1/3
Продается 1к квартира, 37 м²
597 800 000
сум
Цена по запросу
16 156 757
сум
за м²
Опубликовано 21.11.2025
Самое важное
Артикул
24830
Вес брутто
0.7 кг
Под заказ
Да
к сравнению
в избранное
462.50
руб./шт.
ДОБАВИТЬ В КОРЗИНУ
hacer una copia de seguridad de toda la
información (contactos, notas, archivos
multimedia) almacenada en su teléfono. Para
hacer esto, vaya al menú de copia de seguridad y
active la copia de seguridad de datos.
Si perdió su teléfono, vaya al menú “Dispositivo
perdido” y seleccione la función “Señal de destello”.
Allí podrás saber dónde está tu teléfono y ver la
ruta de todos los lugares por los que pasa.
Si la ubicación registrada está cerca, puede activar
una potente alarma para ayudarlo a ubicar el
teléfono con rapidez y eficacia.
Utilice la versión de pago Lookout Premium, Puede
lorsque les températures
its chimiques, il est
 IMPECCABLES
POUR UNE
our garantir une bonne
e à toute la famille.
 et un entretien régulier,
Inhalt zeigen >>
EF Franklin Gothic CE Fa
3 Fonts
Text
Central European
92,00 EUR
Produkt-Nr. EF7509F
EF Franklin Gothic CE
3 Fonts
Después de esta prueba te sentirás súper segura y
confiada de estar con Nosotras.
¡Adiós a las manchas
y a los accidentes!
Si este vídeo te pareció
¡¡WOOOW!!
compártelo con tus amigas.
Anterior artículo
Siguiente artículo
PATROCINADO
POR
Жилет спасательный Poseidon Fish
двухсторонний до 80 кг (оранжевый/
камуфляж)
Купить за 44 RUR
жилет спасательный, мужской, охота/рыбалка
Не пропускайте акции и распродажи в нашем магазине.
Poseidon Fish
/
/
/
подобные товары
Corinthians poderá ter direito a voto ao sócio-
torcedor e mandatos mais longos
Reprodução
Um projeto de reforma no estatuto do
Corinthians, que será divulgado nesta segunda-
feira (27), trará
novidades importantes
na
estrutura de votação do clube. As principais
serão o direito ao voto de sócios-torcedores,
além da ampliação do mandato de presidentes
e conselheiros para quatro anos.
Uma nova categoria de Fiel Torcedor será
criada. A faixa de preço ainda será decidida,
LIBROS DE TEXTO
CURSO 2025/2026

---

(What you need to do)
Repeat the text of every entry above, line for line and unchanged.

(Answer box)
1/3
Продается 1к квартира, 37 м²
597 800 000
сум
Цена по запросу
16 156 757
сум
за м²
Опубликовано 21.11.2025
Самое важное
Артикул
24830
Вес брутто
0.7 кг
Под заказ
Да
к сравнению
в избранное
462.50
руб./шт.
ДОБАВИТЬ В КОРЗИНУ
hacer una copia de seguridad de toda la
información (contactos, notas, archivos
multimedia) almacenada en su teléfono. Para
hacer esto, vaya al menú de copia de seguridad y
active la copia de seguridad de datos.
Si perdió su teléfono, vaya al menú “Dispositivo
perdido” y seleccione la función “Señal de destello”.
Allí podrás saber dónde está tu teléfono y ver la
ruta de todos los lugares por los que pasa.
Si la ubicación registrada está cerca, puede activar
una potente alarma para ayudarlo a ubicar el
teléfono con rapidez y eficacia.
Utilice la versión de pago Lookout Premium, Puede
lorsque les températures
its chimiques, il est
 IMPECCABLES
POUR UNE
our garantir une bonne
e à toute la famille.
 et un entretien régulier,
Inhalt zeigen >>
EF Franklin Gothic CE Fa
3 Fonts
Text
Central European
92,00 EUR
Produkt-Nr. EF7509F
EF Franklin Gothic CE
3 Fonts
Después de esta prueba te sentirás súper segura y
confiada de estar con Nosotras.
¡Adiós a las manchas
y a los accidentes!
Si este vídeo te pareció
¡¡WOOOW!!
compártelo con tus amigas.
Anterior artículo
Siguiente artículo
PATROCINADO
POR
Жилет спасательный Poseidon Fish
двухсторонний до 80 кг (оранжевый/
камуфляж)
Купить за 44 RUR
жилет спасательный, мужской, охота/рыбалка
Не пропускайте акции и распродажи в нашем магазине.
Poseidon Fish
/
/
/
подобные товары
Corinthians poderá ter direito a voto ao sócio-
torcedor e mandatos mais longos
Reprodução
Um projeto de reforma no estatuto do
Corinthians, que será divulgado nesta segunda-
feira (27), trará
novidades importantes
na
estrutura de votação do clube. As principais
serão o direito ao voto de sócios-torcedores,
além da ampliação do mandato de presidentes
e conselheiros para quatro anos.
Uma nova categoria de Fiel Torcedor será
criada. A faixa de preço ainda será decidida,
LIBROS DE TEXTO
CURSO 2025/2026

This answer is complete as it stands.